Pioneering tree felling operation successfully preserves ancient goldmines
A pioneering tree felling operation engineered to remove diseased trees while preserving ancient Roman mine workings at Dolaucothi Goldmines Forest, south Wales, has been completed successfully.
The Dolaucothi Goldmines Forest is leased to Natural Resources Wales by the National Trust and forms part of the adjacent Roman goldmines. It is rich in archaeology with designated Scheduled Monuments including Roman leats, water tanks, hushing gullies and quarry works intersecting the site.
Nine hectares of the NRW-managed forest were infected with larch disease (Phytophthora Ramorum) and needed removing. The trees were standing dead and posed a safety threat to members of the public and the archaeological features.
The site presented many challenges as there was no access to take timber out of the forest and it was really important to make sure the important historic features were not accidentally damaged by heavy machinery.
Natural Resources Wales worked closely with Cadw, National Trust, Dyfed Archaeological Trust and local landowners to understand where the remains were and to work around them so they remained safe and protected.
Thompson Brothers Timber Harvesting took up the challenge of the felling and designed an innovative system for the felling and extraction of the timber. Trees were cut into small pieces and sent in bundles across the landscape on a cable several metres above the Roman workings, down the hill to a landing bay below.
Caroline Riches, Forest Works Manager for the Dolaucothi Goldmines site, Natural Resources Wales, said:
“A Statutory Plant Health Notice had been issued on the site following the diagnosis of larch disease. The larch had been treated to comply with that notice, and since that time, the challenge has been set to remove the dead trees.

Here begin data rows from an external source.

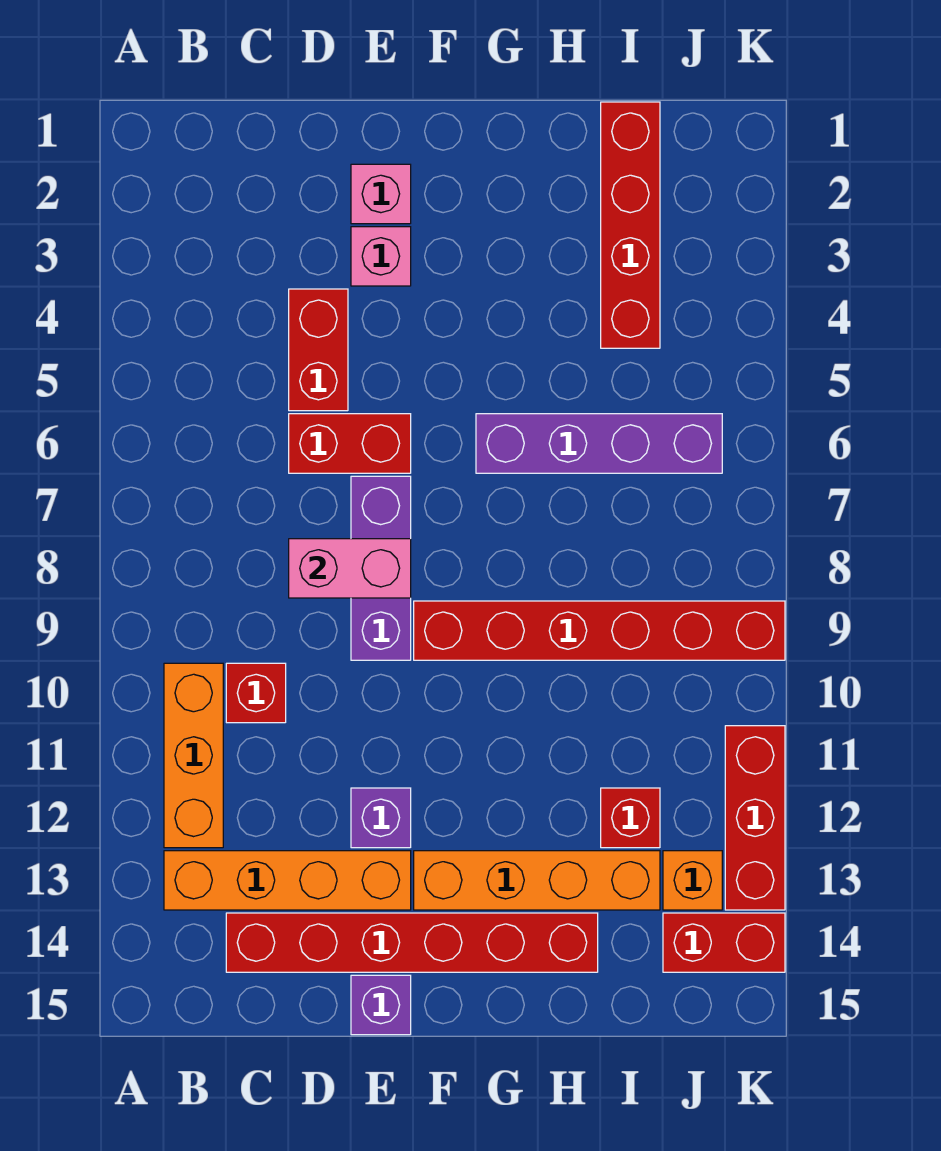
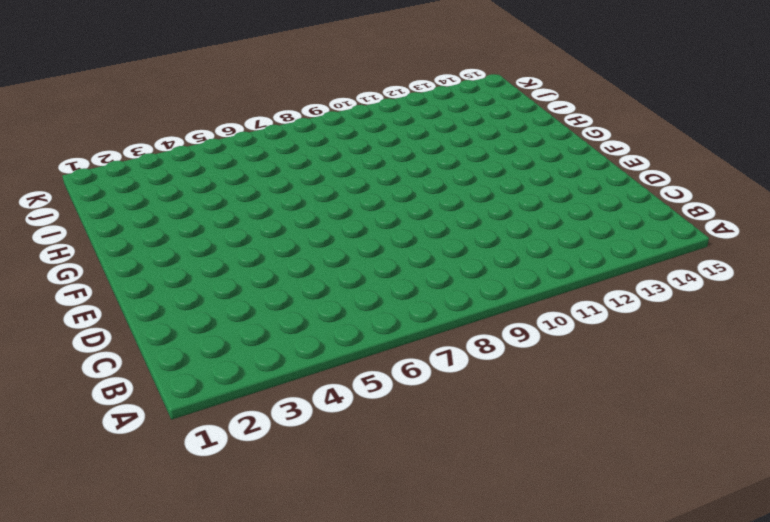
none -> orange brick B10:B12 level 1
none -> orange brick B13:E13 level 1
none -> red brick C10 level 1

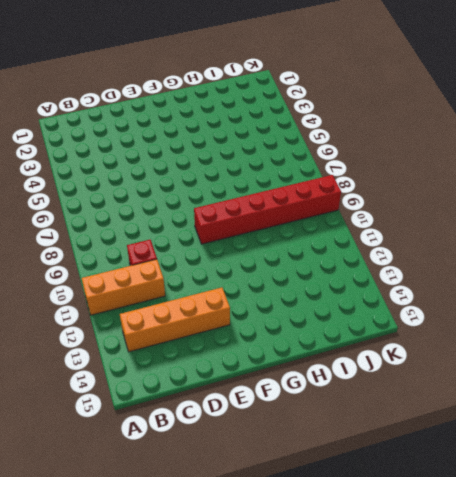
orange brick A11:C11 level 1 -> orange brick B10:B12 level 1
none -> red brick C14:H14 level 1
none -> red brick D4:D5 level 1
none -> red brick D6:E6 level 1

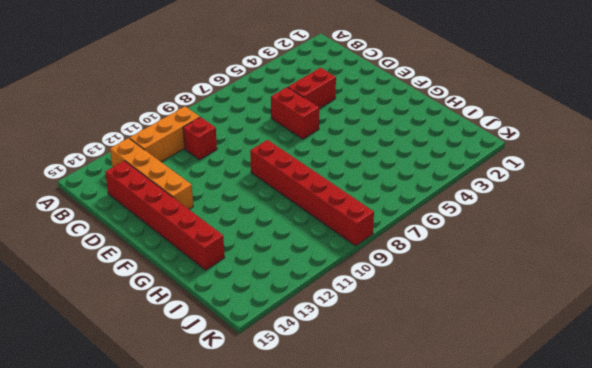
none -> pink brick E2 level 1
none -> pink brick E3 level 1
none -> purple brick E7:E9 level 1

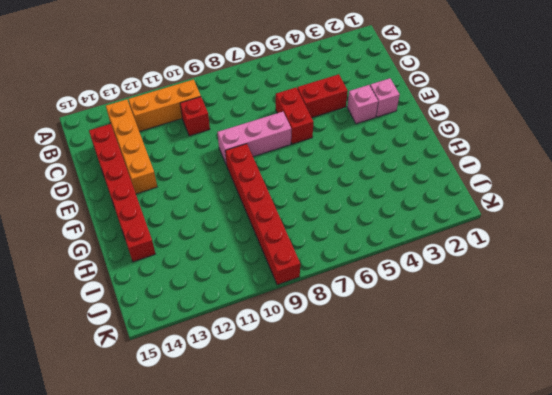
pink brick E7:E9 level 1 -> purple brick E7:E9 level 1
none -> purple brick E12 level 1
none -> purple brick E15 level 1
none -> orange brick F13:I13 level 1

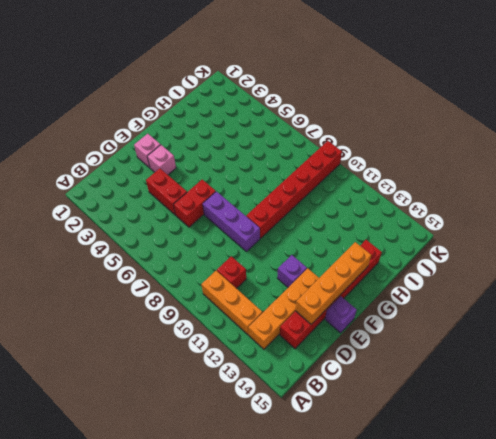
orange brick D14:G14 level 2 -> orange brick F13:I13 level 1
none -> purple brick G6:J6 level 1
none -> red brick I1:I4 level 1
none -> red brick I12 level 1

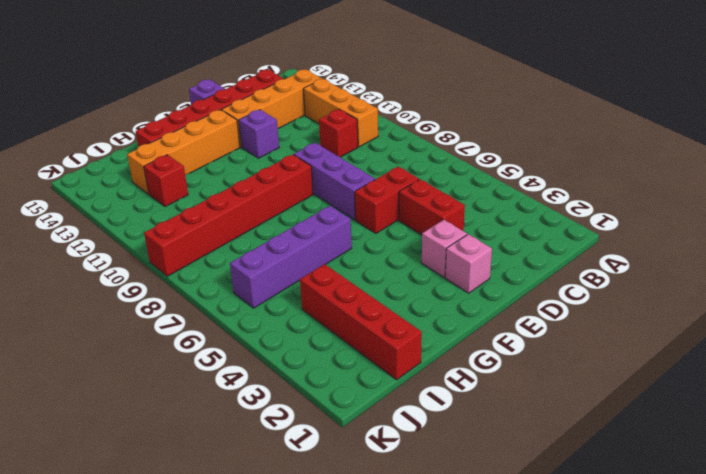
none -> orange brick J13 level 1
none -> red brick J14:K14 level 1
none -> red brick K11:K13 level 1

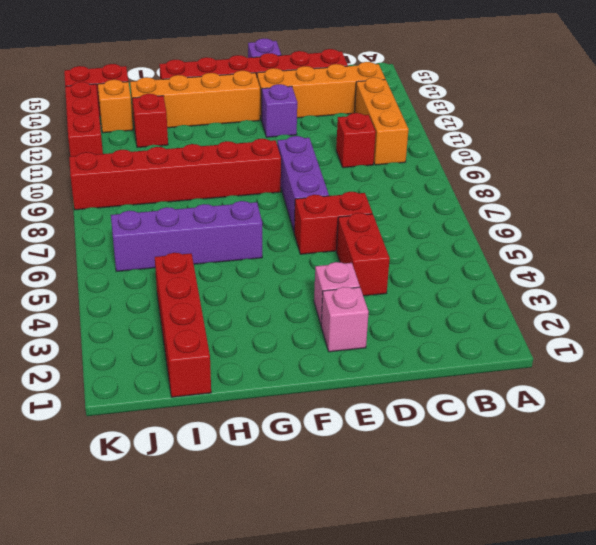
none -> pink brick D8:E8 level 2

“What followed was a complex felling operation that involved extensive collaborative working from the planning stages right through to the execution.
“Strong partnership working, and the development of a sensitive harvesting method has resulted in us being able to safely remove the diseased trees and successfully preserve the Scheduled Monuments at Dolaucothi.”
Aaron Thompson, of Thompson Brothers Timber Harvesting, said:
“We knew before taking on the job that this was a difficult site with a lot of archaeological constraints to deal with. We’ve worked complex sites before, but definitely not to this extent.
“It’s been a good experience to work with NRW and all the partners on this job. We’re a local family so to have a job of this scale on our doorstep has been a real positive for us.”
Louise Mees, Inspector of Ancient Monuments and Archaeolofy for south west Wales, of Cadw, said:
“This has been a very rewarding project that has brought us new insights about the complex archaeology of the Roman Gold Mines at Dolaucothi – a unique site in the UK.
“Cadw is extremely grateful to Caroline Riches, Natural Resources Wales, and the Thompson Brothers for devising and implementing an ingenious timber extraction system that allowed the work to be carried out while also fully protecting the unique archaeological features that make up this fantastic site.”
David Hart, Lead Ranger, of National Trust, said:
“National Trust is pleased that the tree felling work in this part of our Dolaucothi Estate has now been completed, especially given the lengthy discussions needed to satisfy all of the criteria set out protect the Roman Archaeology that is scattered throughout the woodland.
“The next steps to replant this area of hillside with a mix of native trees can only help to support what is already a diverse and wildlife rich estate.”
Alice Pyper, of Dyfed Archaelogy Trust, said:
“As well as the nationally important archaeological remains which are protected by law, the Dolaucothi area is rich in undesignated archaeology, much of which is related to the Roman goldmines.
“Partnership working has ensured that no other archaeological remains have been disturbed without consideration and that works have been carried out to minimise any risk to the wider archaeological landscape.”
The work was carried out in two phases and was completed in August.
All of the felled timber has been sold as biofuel, which is a sustainable energy source and supports the local economy.
As the area is designated as Ancient Woodland, it will be restored to native woodland species such as oak, rowan and hazel.